Not helping matters for the arrival of this fourth series is the fact we haven’t actually had time to miss it. Barely eight weeks since Carr’s triumph, and here we are again for the common-or-garden edition. Familiarity breeds contempt and all that. Still, Claudia Winkleman and the producers clearly know they need something fresh. So before we even get to the usual palaver – that same steam train arrival, that same amazement at the castle accommodation – Winkleman unveils a devilish twist: a secret fourth Traitor. How I laughed when the chosen three discover there’s another one in their midst, and they’re suddenly reduced to mere middle-management, only permitted to eliminate Faithfuls from a shortlist handed down by their faceless overlord. Even murderous treachery has a chain of command now. “It’s supremely annoying and frustrating,” moans Hugo, the 51-year-old barrister and one of the selected three. “The whole point of being a Traitor is having perfect information and now there is someone above us in the chain.”
It’s a clever idea. But, of course, The Traitors is only as good as its cast. In this opening instalment, we meet the two other Traitors: the impeccably dressed Stephen, a 32-year-old cyber security consultant from the Isle of Lewis, and head of communications Rachel, 42, who “can’t wait to murder people”. Among the 18 Faithfuls – a crime writer here, a ghost-hunting builder there – a few stand out. Most notably, Amanda, a retired detective presumably in her element. What a rug-pull it would be if she turned out to be the secret Traitor, having spent the series dispensing crime-solving wisdom purely to throw everyone off the scent. Surely the producers have thought about that?

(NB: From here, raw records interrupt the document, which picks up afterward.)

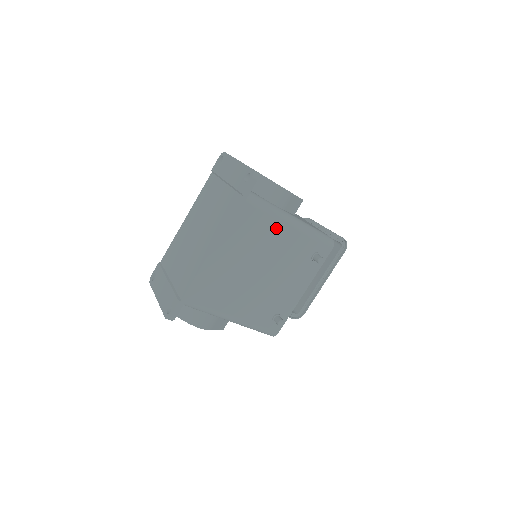
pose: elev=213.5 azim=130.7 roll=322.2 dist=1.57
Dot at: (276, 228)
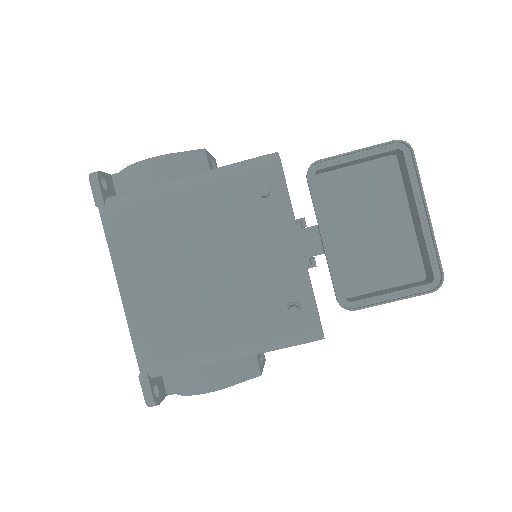
Dot at: (172, 206)
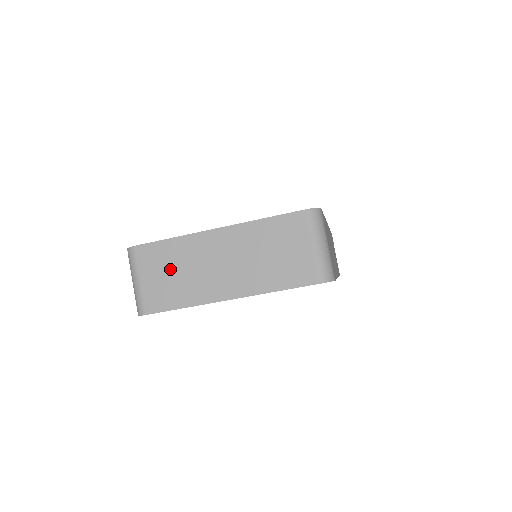
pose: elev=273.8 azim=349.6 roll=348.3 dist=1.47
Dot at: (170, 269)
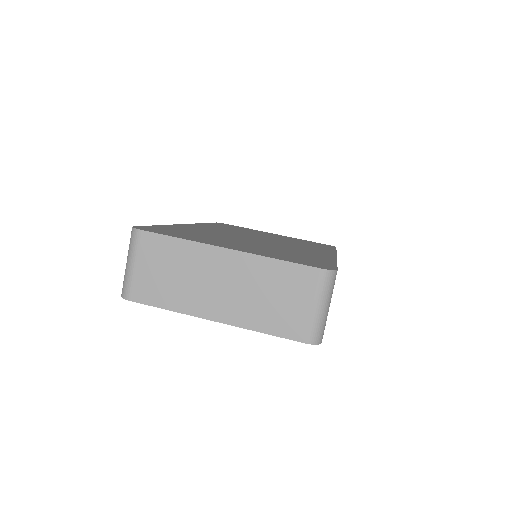
Dot at: (168, 268)
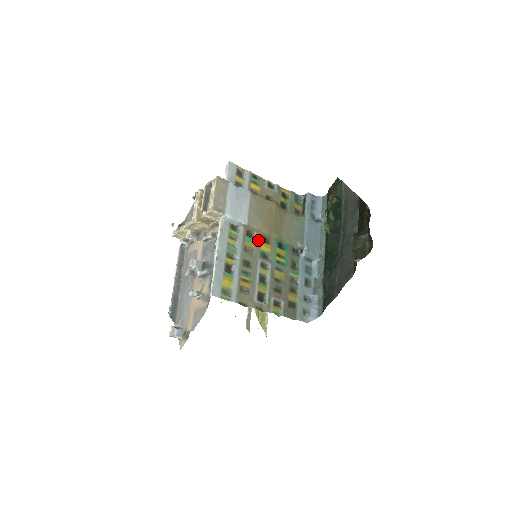
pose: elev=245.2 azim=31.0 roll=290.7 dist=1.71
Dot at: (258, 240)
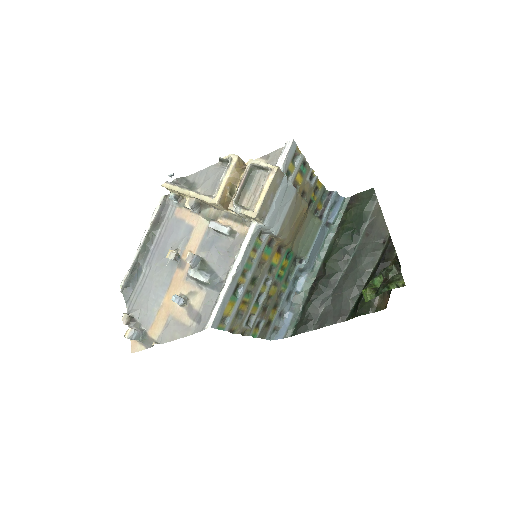
Dot at: (274, 250)
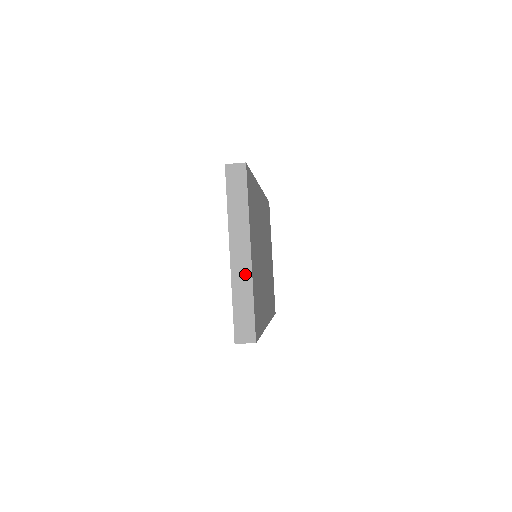
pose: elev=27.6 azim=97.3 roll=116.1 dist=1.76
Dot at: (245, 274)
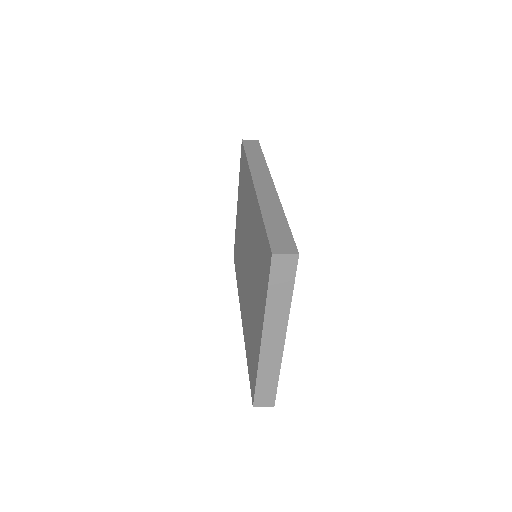
Dot at: (275, 357)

Then there’s sales exec Ross and nursery teacher Netty, who have history: friends of friends some 15 years ago who apparently haven’t clapped eyes on each other since. How that dynamic plays out could be fascinating. Will it help or hinder? How far does old loyalty stretch when there’s money on the table?
I’ve always found the tasks to be filler, really – an admission that it’s not quite enough to just stick people in a castle and watch them scheme, spiral and slowly lose their minds. Tonight’s effort at least yields a comic moment: when one team, attempting to tow a coffin to shore, finally clock their boat is anchored to the thing. It’s the sort of slapstick you couldn’t script.
But can this series match the highs of what’s come before? Will we get another Wilfred, cold-bloodedly recruiting Kieran only to sacrifice him? Another Harry, delivering that devastating firepit confession that left poor Mollie in tears after she’d scribbled his name off her chalkboard? While it’s a shame we didn’t get a breather between celebrities stabbing each other in the back and watching civilians do the same, the ingredients are certainly there for the fourth series – the secret Traitor twist has real mischief, and Winkleman remains the perfect mistress of ceremonies for this theatre of cruelty. It’s already gloriously twisted enough to have me hooked. There goes my next few weeks.